I'm interested in buying a house in Florida but after much research some sites vary in what has to be paid on a monthly or yearly basis.

Has anyone been through the process and what are the taxes etc that have to be paid?

The property will not be a holiday let but a long term let.


----------



## Davis1 (Feb 20, 2009)

I live in Florida ...

Property taxes yearly (aliens pay more )
obviously all the utilities monthly then added thing like pest control 


property Insurance if you can get it .. 


property management for rentals 

How to Buy Property in Florida: 12 steps - wikiHow

there are a few more thing with the actual purchase
but the seller cover most things


----------



## ventus2c (Sep 11, 2012)

Plus monthly or annual dues if the property is in a condominium or other community type of structure.
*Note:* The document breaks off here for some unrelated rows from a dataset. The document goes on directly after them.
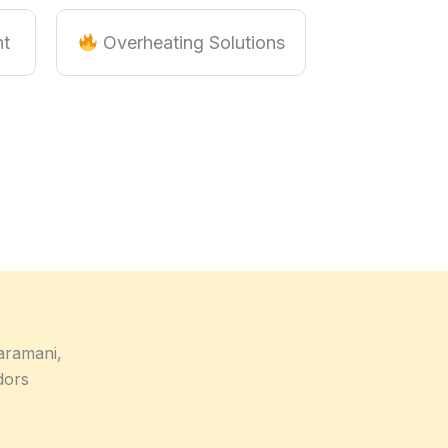
nt
Overheating Solutions
aramani,
dors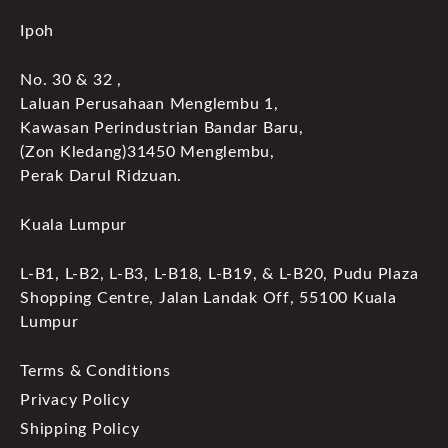
Ipoh
No. 30 & 32 ,
Laluan Perusahaan Menglembu 1,
Kawasan Perindustrian Bandar Baru,
(Zon Kledang)31450 Menglembu,
Perak Darul Ridzuan.
Kuala Lumpur
L-B1, L-B2, L-B3, L-B18, L-B19, & L-B20, Pudu Plaza
Shopping Centre, Jalan Landak Off, 55100 Kuala
Lumpur
Terms & Conditions
Privacy Policy
Shipping Policy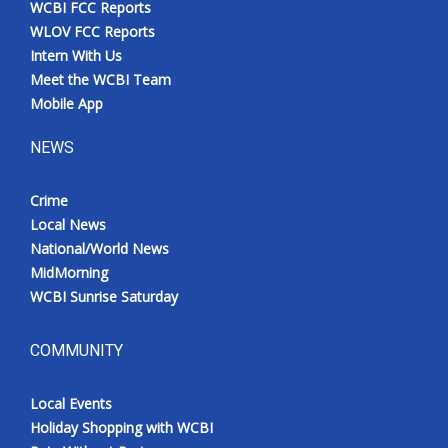
WCBI FCC Reports
Meet the WCBI Team
WLOV FCC Reports
Intern With Us
Mobile App
Meet the WCBI Team
Mobile App
WCBI – On-Air Guest Rules
NEWS
ADVERTISE
Crime
Local News
Broadcast & Digital
National/World News
MidMorning
Outdoor Media
WCBI Sunrise Saturday
Video Services of WCBI
COMMUNITY
WCBI Payment Portal
Local Events
WCBI live
Holiday Shopping with WCBI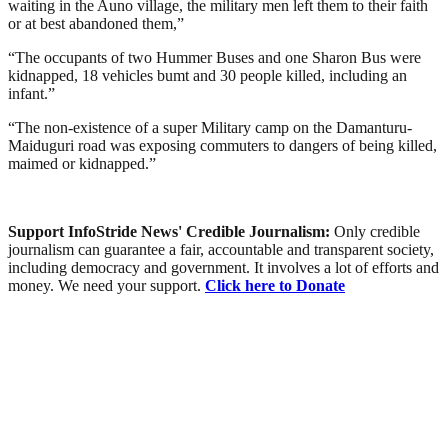
waiting in the Auno village, the military men left them to their faith
or at best abandoned them,”
“The occupants of two Hummer Buses and one Sharon Bus were
kidnapped, 18 vehicles bumt and 30 people killed, including an
infant.”
“The non-existence of a super Military camp on the Damanturu-
Maiduguri road was exposing commuters to dangers of being killed,
maimed or kidnapped.”
Support InfoStride News' Credible Journalism:
Only credible
journalism can guarantee a fair, accountable and transparent society,
including democracy and government. It involves a lot of efforts and
money. We need your support.
Click here to Donate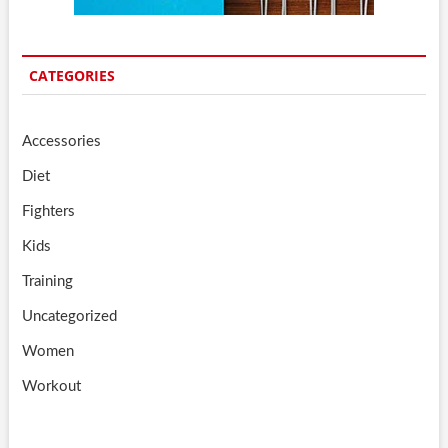
CATEGORIES
Accessories
Diet
Fighters
Kids
Training
Uncategorized
Women
Workout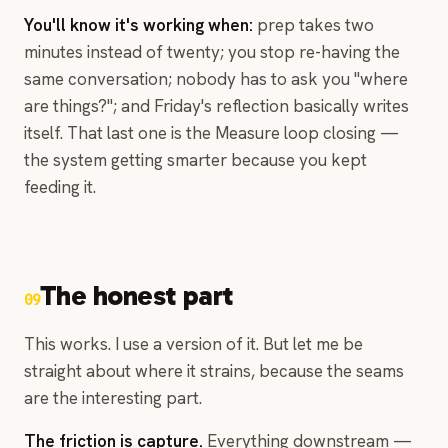
You'll know it's working when:
prep takes two
minutes instead of twenty; you stop re-having the
same conversation; nobody has to ask you "where
are things?"; and Friday's reflection basically writes
itself. That last one is the Measure loop closing —
the system getting smarter because you kept
feeding it.
The honest part
09
This works. I use a version of it. But let me be
straight about where it strains, because the seams
are the interesting part.
The friction is capture.
Everything downstream —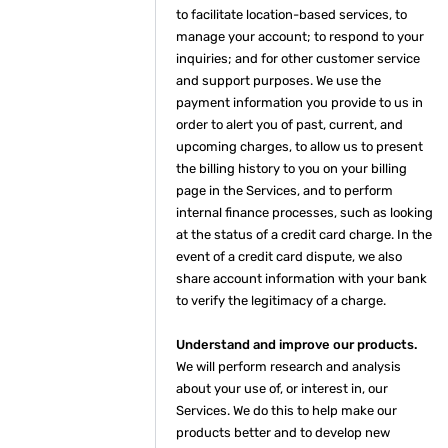
to facilitate location-based services, to
manage your account; to respond to your
inquiries; and for other customer service
and support purposes. We use the
payment information you provide to us in
order to alert you of past, current, and
upcoming charges, to allow us to present
the billing history to you on your billing
page in the Services, and to perform
internal finance processes, such as looking
at the status of a credit card charge. In the
event of a credit card dispute, we also
share account information with your bank
to verify the legitimacy of a charge.
Understand and improve our products.
We will perform research and analysis
about your use of, or interest in, our
Services. We do this to help make our
products better and to develop new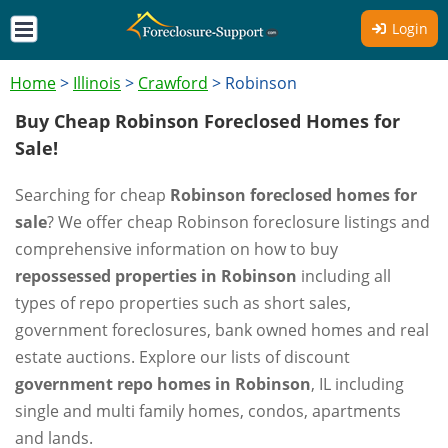
Login
Home
>
Illinois
>
Crawford
>
Robinson
Buy Cheap Robinson Foreclosed Homes for
Sale!
Searching for cheap
Robinson foreclosed homes for
sale
? We offer cheap Robinson foreclosure listings and
comprehensive information on how to buy
repossessed properties in Robinson
including all
types of repo properties such as short sales,
government foreclosures, bank owned homes and real
estate auctions. Explore our lists of discount
government repo homes in Robinson
, IL including
single and multi family homes, condos, apartments
and lands.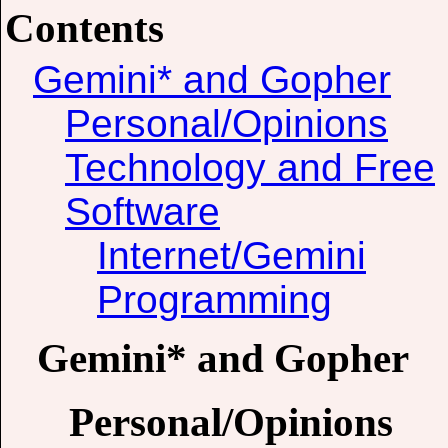
Contents
Gemini* and Gopher
Personal/Opinions
Technology and Free
Software
Internet/Gemini
Programming
Gemini* and Gopher
Personal/Opinions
And additional assessments on same if they need more money to cover capital improvements or other types of cashflow shortfall. These can be the real killer on many properties in Florida (and elsewhere of course) that may appear to be a good deal at present - before buying check with the condo association as to how many owners are not paying their dues.


----------



## twostep (Apr 3, 2008)

you have purchase costs which will include taxes, home owner association fees, appraisal, home inspection, survey, title insurance, ... the usual. then comes upkeep which is utilities, insurance, maintenance, yard, taxes, ...
property taxes vary depending on location. google for millage and tax assessor for the respective county. there is a small break for primary residence which does not apply to non residents to the best of my knowledge.
insurance will give you sticker shock, so may real estate tax. please consider that you cannot rely on renting it and it has no bearing on your immigration status.


----------



## crystaldecker (Apr 27, 2013)

I've noticed that electric is a big expense that many people don't expect when they relocate to warmer areas such as SW Florida. It can run from 110.00 a month up to 250.00 or more a month in the summer. There are also multiple property taxes that you have to pay.


----------